» **Exercise passage**
=-=-=-=-=
Dumb question. Copy files from iso9660 partition, destination bigger than source?
 
Hello there!
I'm new to Linux and i have a dumb question.
I have a partition /dev/sda2 type iso9660 and so accessible only in RO mode.
I tried to copy all files from that partition to another rw partition, /dev/sdb1 (USB pendrive)
I noticed that the size of whole sda2 partition is almost 170mb (seen by df -h command) and when i try to copy it, the destination directory is about twice its original size!! How's that possible? I copied it without symlinks ( cp --no-dereference -rvp was the command i used)
I tried also doing a TAR file (TAR doesn't follow symlinks) but the result is the same!
Anyone can tell me why it's happening?
Thanks a lot!! This forum is very helpful! I found many other useful topics for other problems!

Doc CPU 05-23-2012 04:46 AM

Hi there,

Quote:

Originally Posted by simonspt (Post 4685221)
I have a partition /dev/sda2 type iso9660 and so accessible only in RO mode.
I tried to copy all files from that partition to another rw partition, /dev/sdb1 (USB pendrive)

what file system do you have on the USB drive? - Possibly doesn't matter, but I notice you didn't give that information.

Quote:

Originally Posted by simonspt (Post 4685221)
I noticed that the size of whole sda2 partition is almost 170mb (seen by df -h command) and when i try to copy it, the destination directory is about twice its original size!! How's that possible?
=-=-=-=-=
» **Excerpted records**
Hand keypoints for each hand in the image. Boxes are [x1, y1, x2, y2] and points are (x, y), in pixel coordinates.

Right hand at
=-=-=-=-=
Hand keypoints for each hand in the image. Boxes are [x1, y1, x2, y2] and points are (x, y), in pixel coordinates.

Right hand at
=-=-=-=-=
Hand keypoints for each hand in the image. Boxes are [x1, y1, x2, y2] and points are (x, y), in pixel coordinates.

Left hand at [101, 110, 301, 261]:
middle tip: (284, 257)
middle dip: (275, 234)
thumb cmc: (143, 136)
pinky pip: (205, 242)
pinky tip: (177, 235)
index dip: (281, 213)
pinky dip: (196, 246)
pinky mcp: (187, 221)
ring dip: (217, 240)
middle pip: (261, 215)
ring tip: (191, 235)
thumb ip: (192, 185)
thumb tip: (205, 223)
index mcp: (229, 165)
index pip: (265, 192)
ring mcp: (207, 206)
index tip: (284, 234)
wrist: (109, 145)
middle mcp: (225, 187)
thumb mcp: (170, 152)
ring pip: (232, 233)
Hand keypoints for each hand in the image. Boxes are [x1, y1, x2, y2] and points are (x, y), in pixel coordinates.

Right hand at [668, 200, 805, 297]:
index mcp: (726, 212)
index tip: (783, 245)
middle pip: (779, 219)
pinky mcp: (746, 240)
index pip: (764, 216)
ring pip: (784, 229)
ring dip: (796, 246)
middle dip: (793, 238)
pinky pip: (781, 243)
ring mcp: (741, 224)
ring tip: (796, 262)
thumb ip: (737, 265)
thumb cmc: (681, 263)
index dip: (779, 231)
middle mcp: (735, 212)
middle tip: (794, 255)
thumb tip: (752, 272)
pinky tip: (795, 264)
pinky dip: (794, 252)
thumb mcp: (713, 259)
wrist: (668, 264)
=-=-=-=-=
» **Exercise tasks**
**a.** Reproduce the passage of the forum thread about copying files from an iso9660 partition that opens with the words containing "I'm new to Linux" and closes with "why it's happening?".
**b.** In the forum thread about copying files from an iso9660 partition, what command did the poster use to copy the files?

» **Outputs in order**
**a.**
I'm new to Linux and i have a dumb question.
I have a partition /dev/sda2 type iso9660 and so accessible only in RO mode.
I tried to copy all files from that partition to another rw partition, /dev/sdb1 (USB pendrive)
I noticed that the size of whole sda2 partition is almost 170mb (seen by df -h command) and when i try to copy it, the destination directory is about twice its original size!! How's that possible? I copied it without symlinks ( cp --no-dereference -rvp was the command i used)
I tried also doing a TAR file (TAR doesn't follow symlinks) but the result is the same!
Anyone can tell me why it's happening?

**b.** cp --no-dereference -rvp